### WHAT IS EXPECTED
Every line below that has "mask" in it should be copied.

### LISTED ENTRIES

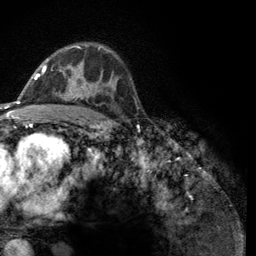
Breast MRI (dynamic contrast-enhanced), one axial slice; cropped to one breast; dynamic contrast-enhanced series, time point 2 of 6 at this slice position (early post-contrast); 3 T; TE 2.8 ms, TR 7.8 ms; 1.2 mm slice thickness; 256 × 256 image matrix, field of view 170 × 170 mm. Female patient.
Structures marked on this image (semi-automatic segmentation, software-assisted and operator-edited):
- enhancing-tissue mask used for the functional tumour volume (all voxels passing the contrast-enhancement thresholds inside the analysis volume; usually the tumour): bounding box (x1, y1, x2, y2) in pixels: (43, 46, 101, 99)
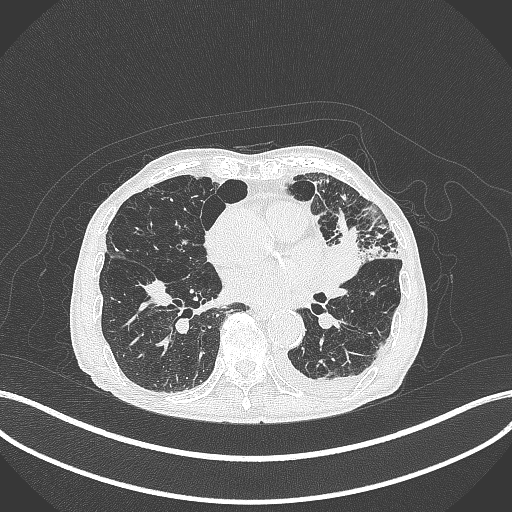
Chest CT, one axial slice; slice 167 of 385 in the series (ordered by position); lung window (W 1500 / L -600 HU); 1 mm slice thickness; 512 × 512 image matrix. Male patient, age 90 years or older. Case-level facts recorded for this patient, not image findings: clinical TNM (as recorded): T2b N1 M0.
Structures marked on this image (bounding box drawn by a radiologist):
- lung tumour (recorded histology: squamous cell carcinoma): box from (x=332, y=230) to (x=367, y=278) px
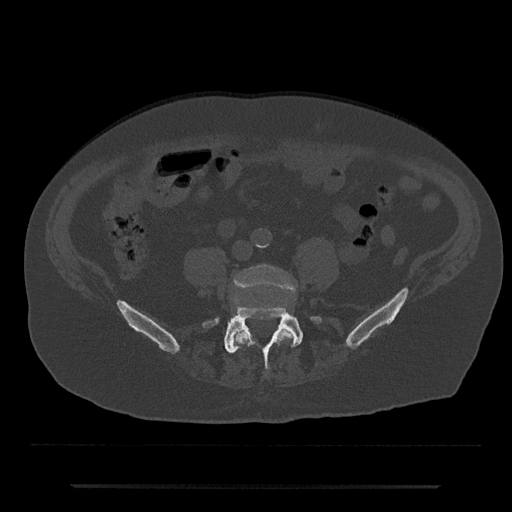
CT including the spine, one axial slice. Position 311 of 797 along the scan axis. Reconstruction kernel Br40s/3. Bone window (W 1800 / L 400 HU). 0.5 mm slice thickness. 512 × 512 image matrix, field of view 434 × 434 mm. Patient: male, 80 years. From the clinical record (not read from this slice): primary cancer: prostate.
Structures marked on this image (semi-automatic segmentation, software-assisted and operator-edited):
- L4 vertebra: bounding box [x1, y1, x2, y2] px = [233, 265, 296, 346]
- L5 vertebra: [203, 307, 321, 370]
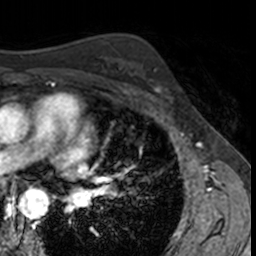
Breast MRI, one axial slice; position 95 of 160 along the scan axis; cropped to one breast; dynamic contrast-enhanced series, time point 2 of 7 at this slice position (early post-contrast); 3 T; TE 1.7 ms, TR 4 ms; 1 mm slice thickness; 256 × 256 image matrix. Female patient.
Annotated regions visible in this slice (semi-automatically segmented with operator editing):
- enhancing-tissue mask used for the functional tumour volume (all voxels passing the contrast-enhancement thresholds inside the analysis volume; usually the tumour): box from (x=140, y=68) to (x=173, y=104) px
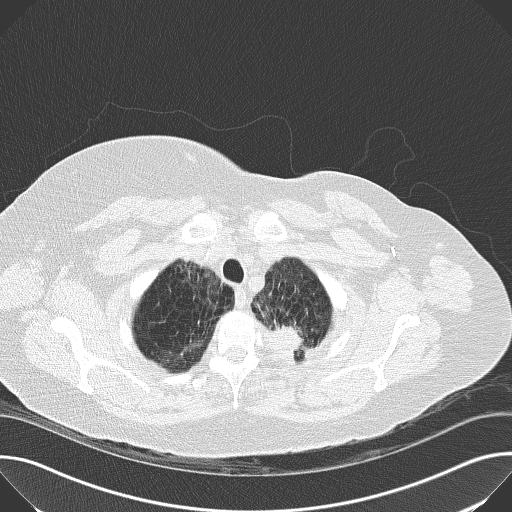
Chest CT (low-dose screening protocol), one axial image, baseline annual screen, lung window (W 1500 / L -600 HU), 2 mm slice thickness, 120 kVp, slice 150 of 169 in the series, 512 × 512 image matrix, field of view 380 × 380 mm. Female, age 56 years at enrolment. Current smoker at enrolment.
- Expert reader's lesion annotation, bounding box [x1, y1, x2, y2] px = [254, 304, 320, 366].
- Screening reader's record for this exam (one nodule recorded; not confirmed to be the boxed lesion): non-calcified nodule or mass ≥4 mm, left upper lobe, 19 × 17 mm, spiculated (stellate) margins, soft tissue attenuation.
- Participant outcome: lung cancer diagnosed 70 days after this screen — mucin-producing adenocarcinoma, left upper lobe, well differentiated (G1), stage IIB (AJCC 6th edition), 30 mm at pathology.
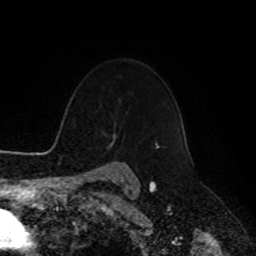
Breast MRI, one axial slice; position 74 of 90 along the scan axis; cropped to one breast; dynamic contrast-enhanced series, time point 2 of 8 at this slice position (early post-contrast); 1.5 T; TE 4.2 ms, TR 7 ms; 2 mm slice thickness; 256 × 256 image matrix, field of view 180 × 180 mm. Female patient.
Outlined on this slice (semi-automatically segmented with operator editing):
- enhancing-tissue mask used for the functional tumour volume (all voxels passing the contrast-enhancement thresholds inside the analysis volume; usually the tumour): box from (x=155, y=142) to (x=156, y=146) px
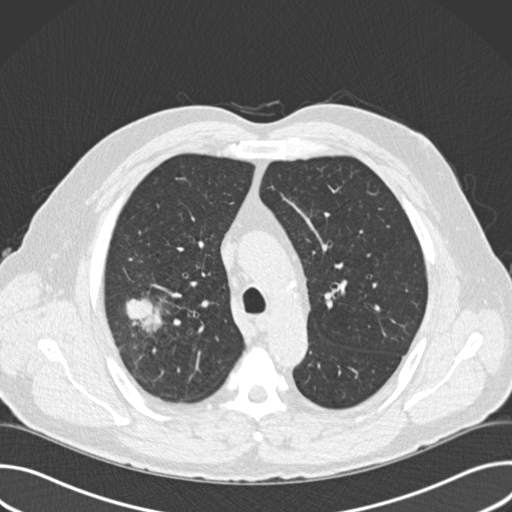
Low-dose screening chest CT, one axial slice; position 115 of 157 along the scan axis; lung window (W 1500 / L -600 HU); 512 × 512 image matrix.
Structures marked on this image (outlined manually by an expert reader):
- lesion 1 (tumor, upper lobe of right lung): bounding box [x1, y1, x2, y2] px = [126, 298, 162, 332]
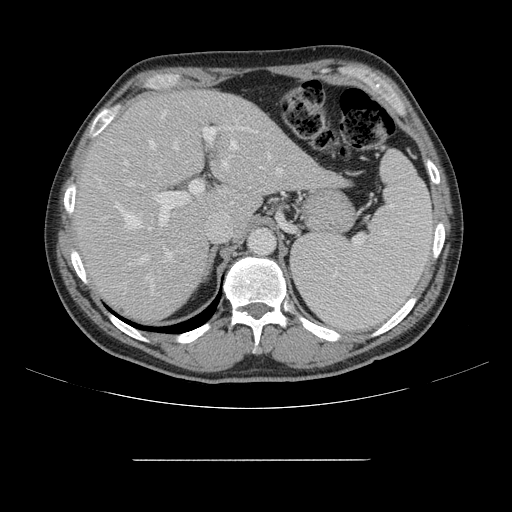
Contrast-enhanced abdominal CT, one axial slice. Slice 106 of 164 in the series (ordered by position). Intravenous contrast given. Soft-tissue window (W 400 / L 40 HU). 2.5 mm slice thickness. 512 × 512 image matrix, field of view 404 × 404 mm. From the clinical record (not read from this slice): patient: male, age 58 years at operation; diagnosis: colorectal cancer liver metastases, imaged before liver resection; multiple liver metastases: yes; largest metastasis: 1 cm.
Structures marked on this image (expert manual segmentation):
- hepatic veins: box from (x=116, y=140) to (x=282, y=278) px
- liver: (x=76, y=91)–(x=341, y=322)
- planned liver remnant (the part of the liver to remain after resection): (x=77, y=91)–(x=240, y=322)
- portal vein (with intrahepatic branches): (x=120, y=111)–(x=252, y=296)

### ANSWER SECTION
- enhancing-tissue mask used for the functional tumour volume (all voxels passing the contrast-enhancement thresholds inside the analysis volume; usually the tumour): bounding box (x1, y1, x2, y2) in pixels: (43, 46, 101, 99)
- enhancing-tissue mask used for the functional tumour volume (all voxels passing the contrast-enhancement thresholds inside the analysis volume; usually the tumour): box from (x=140, y=68) to (x=173, y=104) px
- enhancing-tissue mask used for the functional tumour volume (all voxels passing the contrast-enhancement thresholds inside the analysis volume; usually the tumour): box from (x=155, y=142) to (x=156, y=146) px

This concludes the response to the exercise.